*** Opening of Data for this exercise ***
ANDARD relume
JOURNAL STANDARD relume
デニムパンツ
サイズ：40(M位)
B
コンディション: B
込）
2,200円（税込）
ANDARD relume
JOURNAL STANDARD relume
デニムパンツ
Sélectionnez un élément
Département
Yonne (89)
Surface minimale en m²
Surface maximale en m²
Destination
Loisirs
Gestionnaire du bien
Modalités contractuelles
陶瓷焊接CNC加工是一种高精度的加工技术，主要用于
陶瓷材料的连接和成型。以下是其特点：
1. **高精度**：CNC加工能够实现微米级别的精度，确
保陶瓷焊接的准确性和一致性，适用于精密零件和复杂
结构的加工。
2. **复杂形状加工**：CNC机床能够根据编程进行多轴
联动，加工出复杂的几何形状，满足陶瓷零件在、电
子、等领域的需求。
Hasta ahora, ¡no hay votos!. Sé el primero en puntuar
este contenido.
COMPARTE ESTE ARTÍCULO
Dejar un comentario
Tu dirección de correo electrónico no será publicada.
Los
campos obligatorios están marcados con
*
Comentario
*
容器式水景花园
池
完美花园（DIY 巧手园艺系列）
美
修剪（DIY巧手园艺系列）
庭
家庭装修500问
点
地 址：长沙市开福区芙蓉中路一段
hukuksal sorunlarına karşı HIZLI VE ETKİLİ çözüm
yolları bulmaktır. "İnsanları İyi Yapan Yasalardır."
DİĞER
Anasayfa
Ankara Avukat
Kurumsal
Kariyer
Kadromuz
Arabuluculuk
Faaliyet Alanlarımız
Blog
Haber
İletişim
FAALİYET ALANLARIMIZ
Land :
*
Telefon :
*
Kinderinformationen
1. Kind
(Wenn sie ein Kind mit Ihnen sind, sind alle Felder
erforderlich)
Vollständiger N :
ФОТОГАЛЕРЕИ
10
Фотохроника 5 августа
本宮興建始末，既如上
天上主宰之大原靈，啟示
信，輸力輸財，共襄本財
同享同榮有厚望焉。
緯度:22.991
*** Close of Data for this exercise ***
- Task statement
Restate every record word for word.

- Response to the task
ANDARD relume
JOURNAL STANDARD relume
デニムパンツ
サイズ：40(M位)
B
コンディション: B
込）
2,200円（税込）
ANDARD relume
JOURNAL STANDARD relume
デニムパンツ
Sélectionnez un élément
Département
Yonne (89)
Surface minimale en m²
Surface maximale en m²
Destination
Loisirs
Gestionnaire du bien
Modalités contractuelles
陶瓷焊接CNC加工是一种高精度的加工技术，主要用于
陶瓷材料的连接和成型。以下是其特点：
1. **高精度**：CNC加工能够实现微米级别的精度，确
保陶瓷焊接的准确性和一致性，适用于精密零件和复杂
结构的加工。
2. **复杂形状加工**：CNC机床能够根据编程进行多轴
联动，加工出复杂的几何形状，满足陶瓷零件在、电
子、等领域的需求。
Hasta ahora, ¡no hay votos!. Sé el primero en puntuar
este contenido.
COMPARTE ESTE ARTÍCULO
Dejar un comentario
Tu dirección de correo electrónico no será publicada.
Los
campos obligatorios están marcados con
*
Comentario
*
容器式水景花园
池
完美花园（DIY 巧手园艺系列）
美
修剪（DIY巧手园艺系列）
庭
家庭装修500问
点
地 址：长沙市开福区芙蓉中路一段
hukuksal sorunlarına karşı HIZLI VE ETKİLİ çözüm
yolları bulmaktır. "İnsanları İyi Yapan Yasalardır."
DİĞER
Anasayfa
Ankara Avukat
Kurumsal
Kariyer
Kadromuz
Arabuluculuk
Faaliyet Alanlarımız
Blog
Haber
İletişim
FAALİYET ALANLARIMIZ
Land :
*
Telefon :
*
Kinderinformationen
1. Kind
(Wenn sie ein Kind mit Ihnen sind, sind alle Felder
erforderlich)
Vollständiger N :
ФОТОГАЛЕРЕИ
10
Фотохроника 5 августа
本宮興建始末，既如上
天上主宰之大原靈，啟示
信，輸力輸財，共襄本財
同享同榮有厚望焉。
緯度:22.991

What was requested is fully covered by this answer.